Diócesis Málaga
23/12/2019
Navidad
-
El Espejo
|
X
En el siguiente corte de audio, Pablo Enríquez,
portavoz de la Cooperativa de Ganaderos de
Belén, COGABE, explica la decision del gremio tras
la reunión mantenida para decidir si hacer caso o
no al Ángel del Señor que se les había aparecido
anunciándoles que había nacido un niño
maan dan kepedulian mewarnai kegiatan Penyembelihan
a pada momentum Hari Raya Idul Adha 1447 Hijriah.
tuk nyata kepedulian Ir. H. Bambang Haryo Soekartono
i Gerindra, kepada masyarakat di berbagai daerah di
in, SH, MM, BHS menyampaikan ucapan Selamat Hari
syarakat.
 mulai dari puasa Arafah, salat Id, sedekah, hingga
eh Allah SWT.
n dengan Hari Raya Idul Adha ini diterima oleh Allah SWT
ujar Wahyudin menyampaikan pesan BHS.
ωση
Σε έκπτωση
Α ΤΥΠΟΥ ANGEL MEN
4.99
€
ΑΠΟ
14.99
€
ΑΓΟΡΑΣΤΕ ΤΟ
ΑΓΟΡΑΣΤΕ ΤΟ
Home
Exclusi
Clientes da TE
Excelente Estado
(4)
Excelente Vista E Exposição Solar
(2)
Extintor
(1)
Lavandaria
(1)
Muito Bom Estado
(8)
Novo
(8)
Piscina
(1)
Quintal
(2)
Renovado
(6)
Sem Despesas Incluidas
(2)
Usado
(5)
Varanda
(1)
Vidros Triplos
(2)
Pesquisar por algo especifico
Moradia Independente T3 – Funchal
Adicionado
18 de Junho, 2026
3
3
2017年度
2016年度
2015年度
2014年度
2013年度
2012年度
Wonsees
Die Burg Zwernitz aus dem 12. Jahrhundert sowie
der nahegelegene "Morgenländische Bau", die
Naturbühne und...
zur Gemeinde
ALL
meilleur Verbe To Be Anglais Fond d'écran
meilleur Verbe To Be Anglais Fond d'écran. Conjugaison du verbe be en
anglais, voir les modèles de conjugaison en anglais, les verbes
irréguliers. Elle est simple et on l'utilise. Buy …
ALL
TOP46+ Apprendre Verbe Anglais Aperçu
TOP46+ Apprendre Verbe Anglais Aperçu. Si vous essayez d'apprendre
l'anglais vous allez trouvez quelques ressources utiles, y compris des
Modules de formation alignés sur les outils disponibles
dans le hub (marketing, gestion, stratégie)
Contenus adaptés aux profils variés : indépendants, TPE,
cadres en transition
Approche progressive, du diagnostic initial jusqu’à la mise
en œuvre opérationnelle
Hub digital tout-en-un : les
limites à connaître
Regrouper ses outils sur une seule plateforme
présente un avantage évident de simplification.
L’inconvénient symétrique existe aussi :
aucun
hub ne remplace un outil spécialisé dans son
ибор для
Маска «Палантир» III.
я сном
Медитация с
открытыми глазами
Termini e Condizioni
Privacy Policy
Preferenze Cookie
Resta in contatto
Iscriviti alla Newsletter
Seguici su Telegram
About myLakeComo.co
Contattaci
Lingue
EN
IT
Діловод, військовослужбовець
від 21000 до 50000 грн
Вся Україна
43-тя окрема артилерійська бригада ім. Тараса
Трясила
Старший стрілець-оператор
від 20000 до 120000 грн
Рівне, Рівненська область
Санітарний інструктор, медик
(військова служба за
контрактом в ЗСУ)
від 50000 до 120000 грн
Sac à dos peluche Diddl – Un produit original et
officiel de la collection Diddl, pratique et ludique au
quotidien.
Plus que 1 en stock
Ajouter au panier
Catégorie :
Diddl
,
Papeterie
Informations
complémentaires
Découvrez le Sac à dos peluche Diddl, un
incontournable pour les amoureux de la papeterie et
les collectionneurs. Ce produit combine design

Prompt: Transcribe all the text in each of the records above, line for line, keeping the original wording, spelling and line breaks.

Result below:
Diócesis Málaga
23/12/2019
Navidad
-
El Espejo
|
X
En el siguiente corte de audio, Pablo Enríquez,
portavoz de la Cooperativa de Ganaderos de
Belén, COGABE, explica la decision del gremio tras
la reunión mantenida para decidir si hacer caso o
no al Ángel del Señor que se les había aparecido
anunciándoles que había nacido un niño
maan dan kepedulian mewarnai kegiatan Penyembelihan
a pada momentum Hari Raya Idul Adha 1447 Hijriah.
tuk nyata kepedulian Ir. H. Bambang Haryo Soekartono
i Gerindra, kepada masyarakat di berbagai daerah di
in, SH, MM, BHS menyampaikan ucapan Selamat Hari
syarakat.
 mulai dari puasa Arafah, salat Id, sedekah, hingga
eh Allah SWT.
n dengan Hari Raya Idul Adha ini diterima oleh Allah SWT
ujar Wahyudin menyampaikan pesan BHS.
ωση
Σε έκπτωση
Α ΤΥΠΟΥ ANGEL MEN
4.99
€
ΑΠΟ
14.99
€
ΑΓΟΡΑΣΤΕ ΤΟ
ΑΓΟΡΑΣΤΕ ΤΟ
Home
Exclusi
Clientes da TE
Excelente Estado
(4)
Excelente Vista E Exposição Solar
(2)
Extintor
(1)
Lavandaria
(1)
Muito Bom Estado
(8)
Novo
(8)
Piscina
(1)
Quintal
(2)
Renovado
(6)
Sem Despesas Incluidas
(2)
Usado
(5)
Varanda
(1)
Vidros Triplos
(2)
Pesquisar por algo especifico
Moradia Independente T3 – Funchal
Adicionado
18 de Junho, 2026
3
3
2017年度
2016年度
2015年度
2014年度
2013年度
2012年度
Wonsees
Die Burg Zwernitz aus dem 12. Jahrhundert sowie
der nahegelegene "Morgenländische Bau", die
Naturbühne und...
zur Gemeinde
ALL
meilleur Verbe To Be Anglais Fond d'écran
meilleur Verbe To Be Anglais Fond d'écran. Conjugaison du verbe be en
anglais, voir les modèles de conjugaison en anglais, les verbes
irréguliers. Elle est simple et on l'utilise. Buy …
ALL
TOP46+ Apprendre Verbe Anglais Aperçu
TOP46+ Apprendre Verbe Anglais Aperçu. Si vous essayez d'apprendre
l'anglais vous allez trouvez quelques ressources utiles, y compris des
Modules de formation alignés sur les outils disponibles
dans le hub (marketing, gestion, stratégie)
Contenus adaptés aux profils variés : indépendants, TPE,
cadres en transition
Approche progressive, du diagnostic initial jusqu’à la mise
en œuvre opérationnelle
Hub digital tout-en-un : les
limites à connaître
Regrouper ses outils sur une seule plateforme
présente un avantage évident de simplification.
L’inconvénient symétrique existe aussi :
aucun
hub ne remplace un outil spécialisé dans son
ибор для
Маска «Палантир» III.
я сном
Медитация с
открытыми глазами
Termini e Condizioni
Privacy Policy
Preferenze Cookie
Resta in contatto
Iscriviti alla Newsletter
Seguici su Telegram
About myLakeComo.co
Contattaci
Lingue
EN
IT
Діловод, військовослужбовець
від 21000 до 50000 грн
Вся Україна
43-тя окрема артилерійська бригада ім. Тараса
Трясила
Старший стрілець-оператор
від 20000 до 120000 грн
Рівне, Рівненська область
Санітарний інструктор, медик
(військова служба за
контрактом в ЗСУ)
від 50000 до 120000 грн
Sac à dos peluche Diddl – Un produit original et
officiel de la collection Diddl, pratique et ludique au
quotidien.
Plus que 1 en stock
Ajouter au panier
Catégorie :
Diddl
,
Papeterie
Informations
complémentaires
Découvrez le Sac à dos peluche Diddl, un
incontournable pour les amoureux de la papeterie et
les collectionneurs. Ce produit combine design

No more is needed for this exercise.